NEW YORK (Reuters) - A long-awaited memoir by British rock guitarist and the Who songwriter Pete Townshend will be finished and published by next year, book publisher Harper Collins said on Tuesday.
The 65-year-old musician, idolized since rising to prominence with The Who in the 1960s, said in a statement released by the book publisher the autobiography is “not a vanity for me. It is an essential rite of passage.”
Townshend, who Rolling Stone magazine said has been writing a memoir since the 1990s, has forged a reputation not only as the main songwriter for one of Britain’s most influential bands, but a rock commentator who has also published works of fiction and essays in the past.
“Rock ‘n’ Roll is a tough career, however cynically or comically it is portrayed by its detractors,” Townshend said in the statement. “I am lucky to be alive and to have such a crazy story to tell, full of wild adventures and creative machinations. I am happy that I am able to write my book myself, in my own ‘voice’.”

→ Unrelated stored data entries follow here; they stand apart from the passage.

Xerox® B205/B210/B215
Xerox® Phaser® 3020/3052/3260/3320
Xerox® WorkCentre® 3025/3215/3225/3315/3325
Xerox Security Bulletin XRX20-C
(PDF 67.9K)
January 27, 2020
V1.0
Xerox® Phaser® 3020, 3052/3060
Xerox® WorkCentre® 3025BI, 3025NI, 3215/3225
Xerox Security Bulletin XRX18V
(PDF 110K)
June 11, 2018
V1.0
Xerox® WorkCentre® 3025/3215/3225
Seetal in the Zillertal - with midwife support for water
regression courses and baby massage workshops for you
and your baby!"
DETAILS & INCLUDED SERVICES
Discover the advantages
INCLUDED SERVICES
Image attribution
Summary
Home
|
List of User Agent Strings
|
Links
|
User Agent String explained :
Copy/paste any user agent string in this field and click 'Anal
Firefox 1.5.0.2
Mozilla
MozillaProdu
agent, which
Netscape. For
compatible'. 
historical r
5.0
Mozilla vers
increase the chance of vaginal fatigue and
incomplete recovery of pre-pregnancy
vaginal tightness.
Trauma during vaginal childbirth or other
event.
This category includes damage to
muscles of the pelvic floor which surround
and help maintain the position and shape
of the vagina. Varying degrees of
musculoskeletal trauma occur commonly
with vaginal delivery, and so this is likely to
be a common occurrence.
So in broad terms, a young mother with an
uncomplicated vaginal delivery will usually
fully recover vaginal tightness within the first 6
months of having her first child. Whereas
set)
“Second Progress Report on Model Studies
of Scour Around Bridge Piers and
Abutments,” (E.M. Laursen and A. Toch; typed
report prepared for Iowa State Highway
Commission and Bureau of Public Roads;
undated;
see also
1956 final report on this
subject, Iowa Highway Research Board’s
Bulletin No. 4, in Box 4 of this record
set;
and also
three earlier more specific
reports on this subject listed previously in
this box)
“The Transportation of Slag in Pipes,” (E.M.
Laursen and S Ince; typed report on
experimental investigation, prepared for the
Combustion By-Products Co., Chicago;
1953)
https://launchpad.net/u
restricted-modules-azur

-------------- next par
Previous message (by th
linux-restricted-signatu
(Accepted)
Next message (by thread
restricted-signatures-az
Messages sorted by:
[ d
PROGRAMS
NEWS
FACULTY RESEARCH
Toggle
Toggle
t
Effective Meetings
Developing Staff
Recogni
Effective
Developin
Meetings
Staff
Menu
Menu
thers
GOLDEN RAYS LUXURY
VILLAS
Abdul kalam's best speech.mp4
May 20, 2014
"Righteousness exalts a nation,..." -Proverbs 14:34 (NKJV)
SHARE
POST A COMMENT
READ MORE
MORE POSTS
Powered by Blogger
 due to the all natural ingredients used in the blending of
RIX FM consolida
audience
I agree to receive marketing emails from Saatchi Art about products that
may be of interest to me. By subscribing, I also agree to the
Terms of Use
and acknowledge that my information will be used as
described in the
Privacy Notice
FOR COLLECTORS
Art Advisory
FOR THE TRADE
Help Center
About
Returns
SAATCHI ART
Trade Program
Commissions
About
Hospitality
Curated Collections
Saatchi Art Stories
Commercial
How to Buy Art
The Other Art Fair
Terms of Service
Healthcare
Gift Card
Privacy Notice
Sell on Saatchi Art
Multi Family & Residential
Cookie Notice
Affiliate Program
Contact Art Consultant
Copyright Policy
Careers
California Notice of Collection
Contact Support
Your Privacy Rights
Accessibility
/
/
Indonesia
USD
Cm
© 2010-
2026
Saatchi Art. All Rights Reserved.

Harper Collins, which said it has acquired the world English-language rights to the memoir, said in a news release the book would “at long last tell his dramatic story in a full and frank autobiography,” and include the history of the band’s roots to its rock opera “Tommy.”
The publisher did not say if Townshend would address being cautioned by the British police in 2003 for accessing child pornography on the Internet.
At that time Townshend blamed the book, saying he was researching material for a childhood autobiography after believing he had been sexually abused between the ages of five and six and a half while in the care of his maternal grandmother.
In the statement issued Tuesday on Townshend said that while “I am not my favorite subject”, he was looking forward to learning while finishing his writing.
“So the year ahead spent writing will also trigger the last vital bit of ‘growing up’ required by the now pensionable fellow who once wrote ‘I hope I die before I get old’. I want to write a book that is enjoyable to read, but above all, I want it to be honest.”
Last week it was announced that Townshend gave Roger Daltrey, the only other surviving members of The Who, his blessing to take the 1969 rock opera “Tommy” on a six-week North American tour beginning in September.